Does this picture startle you? It scares the shit out of me. A face like this shouldn't be ubiquitous unless it's on the front of a box of oatmeal, should it? I don't think so. But apparently our intrepid representatives in D.C. think so, because Mitchell was back on his bully pulpit Tuesday, only it was on the taxpayer's dime as opposed to baseball's. Mind you, taxpayers have subsidized the latter to such a degree that it's irrelevant to distinguish between the two parties at this point.
I appreciate that Mitchell might have been at a loss for something to do now that he's both saved Ireland and saved the children of America from the dangers of improved bat speed, but a full congressional hearing seems like a bit of a reach for this particular workaholic. Perhaps I'm the only person standing in this particular line of thought, but the Mitchell Report felt a little light after the initial mediajaculation w/r/t the list of names. I'm not particularly interested in getting back into the particulars here, but suffice to say I can't imagine what on earth made Congress think that enough had changed post-report that a brand-new hearing needed to happen. And after reading Jayson Stark's live blog, I have no more of an idea than I did before.
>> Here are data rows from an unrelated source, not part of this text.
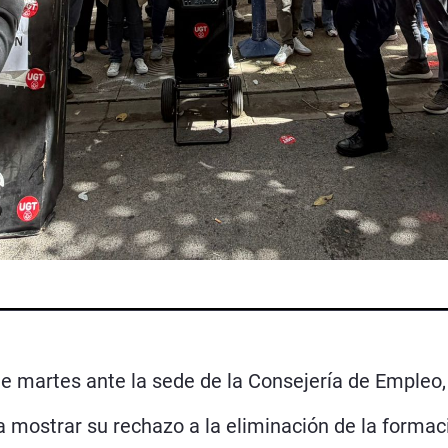
te martes ante la sede de la Consejería de Empleo
ara mostrar su rechazo a la eliminación de la formac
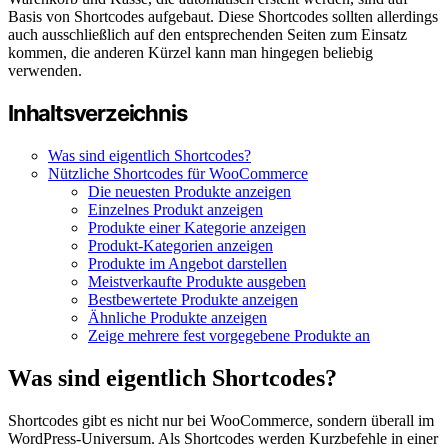
Basis von Shortcodes aufgebaut. Diese Shortcodes sollten allerdings
auch ausschließlich auf den entsprechenden Seiten zum Einsatz
kommen, die anderen Kürzel kann man hingegen beliebig
verwenden.
Inhaltsverzeichnis
Was sind eigentlich Shortcodes?
Nützliche Shortcodes für WooCommerce
Die neuesten Produkte anzeigen
Einzelnes Produkt anzeigen
Produkte einer Kategorie anzeigen
Produkt-Kategorien anzeigen
Produkte im Angebot darstellen
Meistverkaufte Produkte ausgeben
Bestbewertete Produkte anzeigen
Ähnliche Produkte anzeigen
Zeige mehrere fest vorgegebene Produkte an
Was sind eigentlich Shortcodes?
Shortcodes gibt es nicht nur bei WooCommerce, sondern überall im
WordPress-Universum. Als Shortcodes werden Kurzbefehle in einer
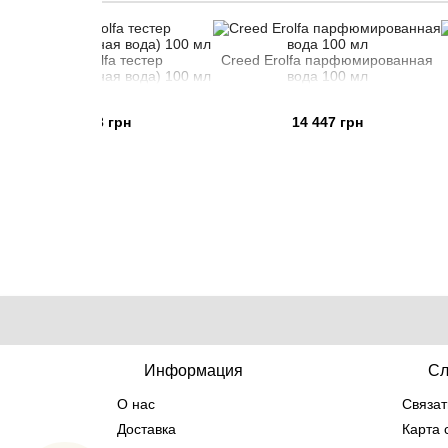
rolfa тестер
Creed Erolfa парфюмированная
Creed Erolf
нная вода) 100 мл
вода 100 мл
во
603 грн
14 447 грн
16
Информация
Сл
О нас
Связат
Доставка
Карта 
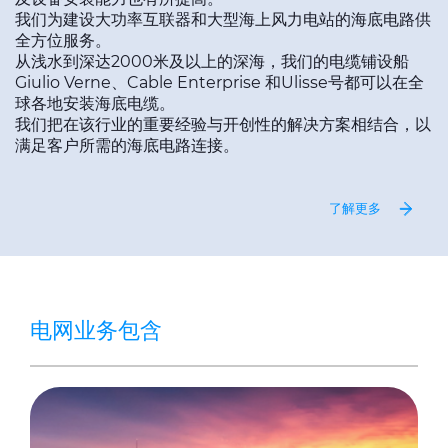
我们为建设大功率互联器和大型海上风力电站的海底电路供
全方位服务。
从浅水到深达2000米及以上的深海，我们的电缆铺设船
Giulio Verne、Cable Enterprise 和Ulisse号都可以在全
球各地安装海底电缆。
我们把在该行业的重要经验与开创性的解决方案相结合，以
满足客户所需的海底电路连接。
了解更多
电网业务包含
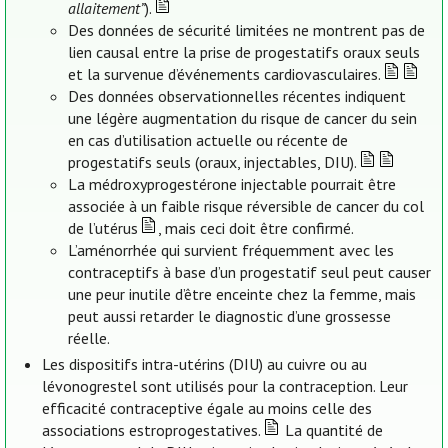
allaitement”
).
Des données de sécurité limitées ne montrent pas de
lien causal entre la prise de progestatifs oraux seuls
et la survenue d’événements cardiovasculaires.
Des données observationnelles récentes indiquent
une légère augmentation du risque de cancer du sein
en cas d’utilisation actuelle ou récente de
progestatifs seuls (oraux, injectables, DIU).
La médroxyprogestérone injectable pourrait être
associée à un faible risque réversible de cancer du col
de l’utérus
, mais ceci doit être confirmé.
L’aménorrhée qui survient fréquemment avec les
contraceptifs à base d’un progestatif seul peut causer
une peur inutile d’être enceinte chez la femme, mais
peut aussi retarder le diagnostic d’une grossesse
réelle.
Les dispositifs intra-utérins (DIU) au cuivre ou au
lévonogrestel sont utilisés pour la contraception. Leur
efficacité contraceptive égale au moins celle des
associations estroprogestatives.
La quantité de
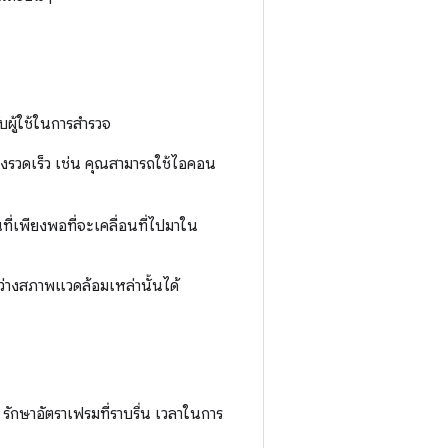
บผู้ใช้ในการสำรวจ
อย่างรวดเร็ว เช่น คุณสามารถใช้ไอคอน
ื้นที่เพียงพอที่จะเคลื่อนที่ไปมาใน
หว่างสภาพแวดล้อมเหล่านั้นได้
รักษาอัตราเฟรมที่ราบรื่น เวลาในการ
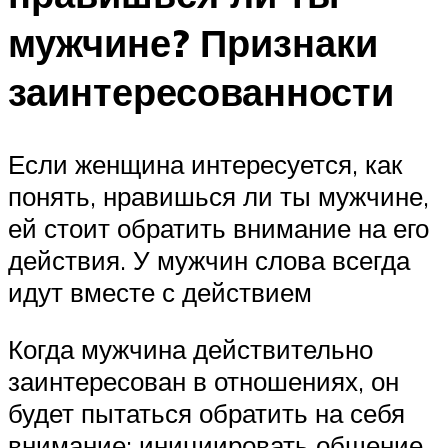
мужчине? Признаки
заинтересованности
Если женщина интересуется, как
понять, нравишься ли ты мужчине,
ей стоит обратить внимание на его
действия. У мужчин слова всегда
идут вместе с действием
Когда мужчина действительно
заинтересован в отношениях, он
будет пытаться обратить на себя
внимание: инициировать общение,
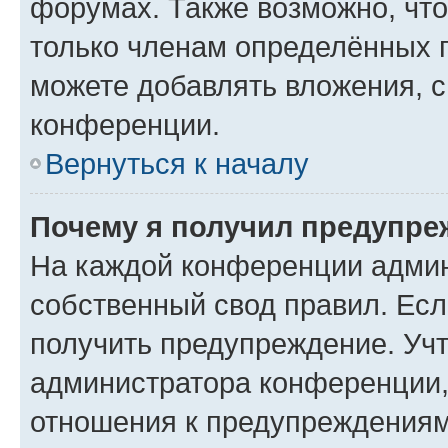
форумах. Также возможно, чт
только членам определённых г
можете добавлять вложения, 
конференции.
Вернуться к началу
Почему я получил предупре
На каждой конференции админ
собственный свод правил. Ес
получить предупреждение. Учт
администратора конференции, 
отношения к предупреждениям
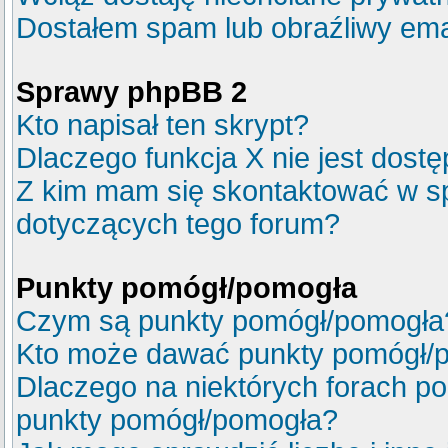
Dostałem spam lub obraźliwy emai
Sprawy phpBB 2
Kto napisał ten skrypt?
Dlaczego funkcja X nie jest dost
Z kim mam się skontaktować w s
dotyczących tego forum?
Punkty pomógł/pomogła
Czym są punkty pomógł/pomogła
Kto może dawać punkty pomógł/
Dlaczego na niektórych forach p
punkty pomógł/pomogła?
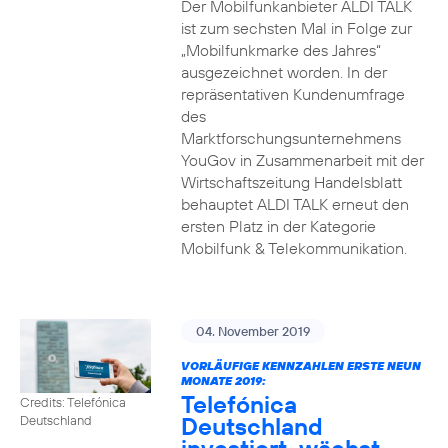
Der Mobilfunkanbieter ALDI TALK
ist zum sechsten Mal in Folge zur
„Mobilfunkmarke des Jahres“
ausgezeichnet worden. In der
repräsentativen Kundenumfrage
des
Marktforschungsunternehmens
YouGov in Zusammenarbeit mit der
Wirtschaftszeitung Handelsblatt
behauptet ALDI TALK erneut den
ersten Platz in der Kategorie
Mobilfunk & Telekommunikation.
04. November 2019
VORLÄUFIGE KENNZAHLEN ERSTE NEUN
MONATE 2019:
Telefónica
Credits: Telefónica
Deutschland
Deutschland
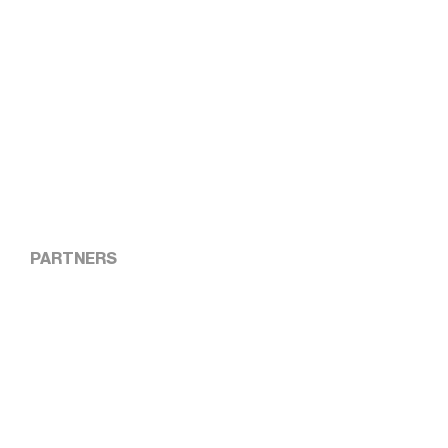
PARTNERS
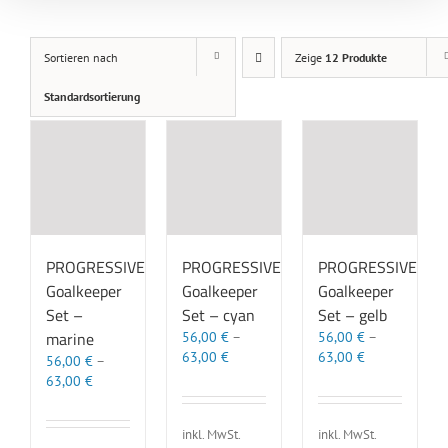
Sortieren nach
Zeige
12 Produkte
Standardsortierung
PROGRESSIVE
PROGRESSIVE
PROGRESSIVE
Goalkeeper
Goalkeeper
Goalkeeper
Set –
Set – cyan
Set – gelb
marine
56,00
€
–
56,00
€
–
63,00
€
63,00
€
56,00
€
–
63,00
€
inkl. MwSt.
inkl. MwSt.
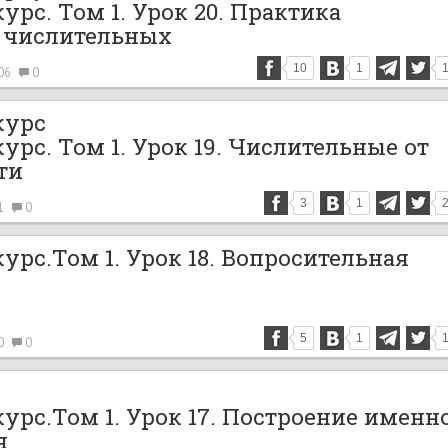
рс. Том 1. Урок 20. Практика
 числительных
10
1
06
0
курс
рс. Том 1. Урок 19. Числительные от
ти
3
1
1
0
рс.Том 1. Урок 18. Вопросительная
5
1
0
0
урс.Том 1. Урок 17. Построение именн
я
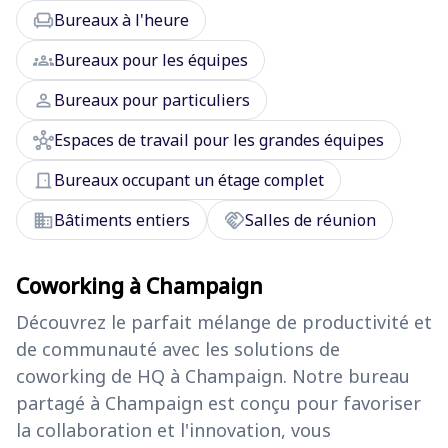
chair
Bureaux à l'heure
groups
Bureaux pour les équipes
person
Bureaux pour particuliers
hub
Espaces de travail pour les grandes équipes
door_front
Bureaux occupant un étage complet
domain
handshake
Bâtiments entiers
Salles de réunion
Coworking à Champaign
Découvrez le parfait mélange de productivité et
de communauté avec les solutions de
coworking de HQ à Champaign. Notre bureau
partagé à Champaign est conçu pour favoriser
la collaboration et l'innovation, vous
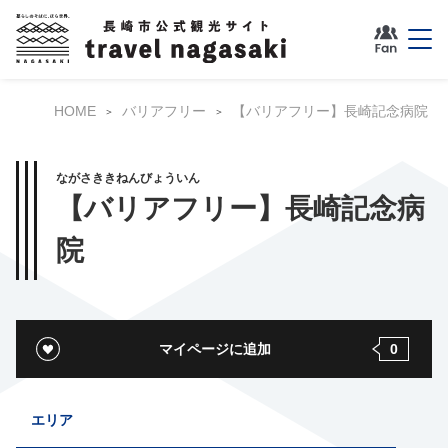
HOME
バリアフリー
【バリアフリー】長崎記念病院
ながさききねんびょういん
【バリアフリー】長崎記念病
院
マイページに追加
0
エリア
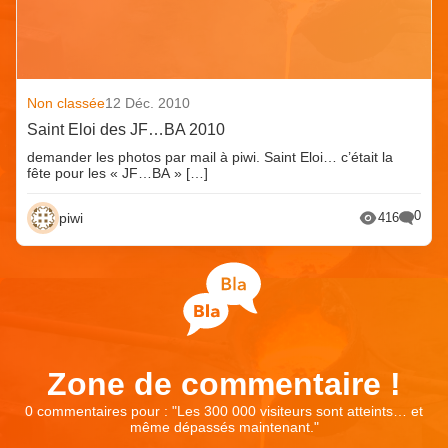
Non classée
12 Déc. 2010
Saint Eloi des JF…BA 2010
demander les photos par mail à piwi. Saint Eloi… c’était la
fête pour les « JF…BA » […]
0
piwi
416
Zone de commentaire !
0 commentaires pour : "
Les 300 000 visiteurs sont atteints… et
même dépassés maintenant.
"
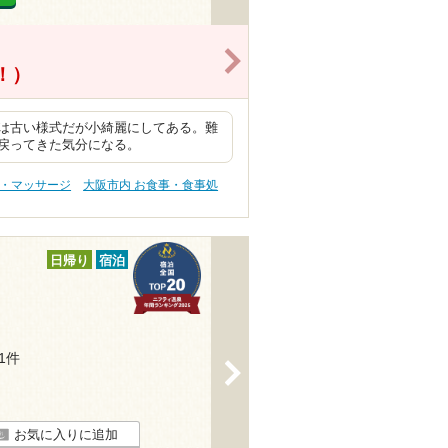
>
得！）
は古い様式だが小綺麗にしてある。難
戻ってきた気分になる。
テ・マッサージ
大阪市内 お食事・食事処
日帰り
宿泊
41件
>
お気に入りに追加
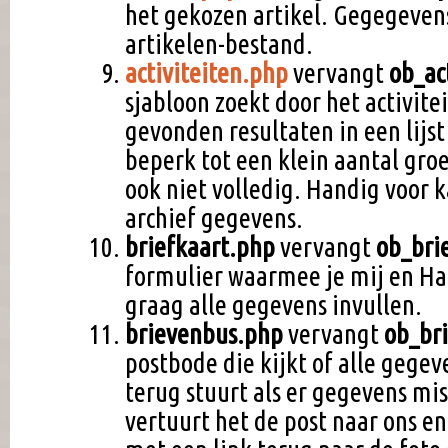
het gekozen artikel. Gegegeven
artikelen-bestand.
activiteiten.php
vervangt
ob_ac
sjabloon zoekt door het activite
gevonden resultaten in een lijs
beperk tot een klein aantal groe
ook niet volledig. Handig voor 
archief gegevens.
briefkaart.php
vervangt
ob_bri
formulier waarmee je mij en Ha
graag alle gegevens invullen.
brievenbus.php
vervangt
ob_br
postbode die kijkt of alle gegev
terug stuurt als er gegevens miss
vertuurt het de post naar ons en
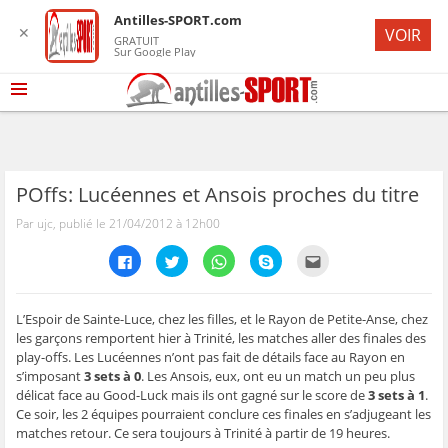
Antilles-SPORT.com
✕
VOIR
GRATUIT
Sur Google Play
POffs: Lucéennes et Ansois proches du titre
Par ujc, publié le 21/04/2012 à 12h00
C
C
C
C
C
l
l
l
l
l
i
i
i
i
i
q
q
q
q
q
u
u
u
u
u
e
e
e
e
e
L’Espoir de Sainte-Luce, chez les filles, et le Rayon de Petite-Anse, chez
z
z
z
z
z
les garçons remportent hier à Trinité, les matches aller des finales des
p
p
p
p
p
o
o
o
o
o
play-offs. Les Lucéennes n’ont pas fait de détails face au Rayon en
u
u
u
u
u
s’imposant
3 sets à 0
. Les Ansois, eux, ont eu un match un peu plus
r
r
r
r
r
p
p
p
p
e
délicat face au Good-Luck mais ils ont gagné sur le score de
3 sets à 1
.
a
a
a
a
n
r
r
r
r
v
Ce soir, les 2 équipes pourraient conclure ces finales en s’adjugeant les
t
t
t
t
o
matches retour. Ce sera toujours à Trinité à partir de 19 heures.
a
a
a
a
y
What strikes me as interesting, though, is that these kinds of media circuses continue to take place. It's facile to say that politicians simply enjoy grandstanding, though that not to say it isn't true. However, politicians often act in accordance with maximum utility in mind; they rarely continue doing things that don't play well with constituents (at least not publicly), because nothing is more important than the next election for most career politicians. If you're to accept those premises, then clearly politicians have concluded things like the steroid hearings play well to the public and make them appear more ... congressional?
Despite its supposed status as a true marketplace of ideas — the ideal newspapers long claimed to represent despite the obviousness of that industry's inability to juggle unabridged honesty and the need to attract advertising — it appears the sports department of the blogosphere has adopted the same kind of ideological rigidity and hegemony that we often accuse the sports media of having. I can find nary a good sports blog that hasn't expressed some measure of outrage over these congressional hearings, not to mention fatigue over the steroid issue in general. If we're to believe that sports blogs represent the "common man's" outlook on sports, then one would think the Henry Waxmans of the world would take the hint and stop interrogating Donald Fehr. But they haven't, which leads me to believe that we're all missing something here in the blogosphere.
It might be a reach, but I see this as analogous to Ron Paul's run for the Republican nomination. If the primaries were held on the internet, Paul would win in a landslide not seen since the last time Fidel Castro held an "election." The momentum his campaign has generated on the internet — not to mention the insane outpouring of campaign contributions that is composed almost entirely of small donations counted in the low hundreds — would lead one to believe that Paul is not only a viable candidate (he's almost certainly not, which causes me no small amount of sadness) but that his ideas really hold water with a large percentage of the American populace.
Such must be the same with steroids in baseball. The interweb cognoscenti has thrown up its hands and said that we're all tired of it, but obviously has miscalulated exactly who the "royal we" in this case represents. Leeches don't affix themselves to corpses, only bodies that still pump blood; the fact that the U.S. Congress is still involved indicates that the heart of the steroid issue is still pumping. Now, it's just a matter of figuring out why, and perhaps in the process discovering if maybe we're the ones who are missing something.
I realize there's no point to this, but I just felt like riffing.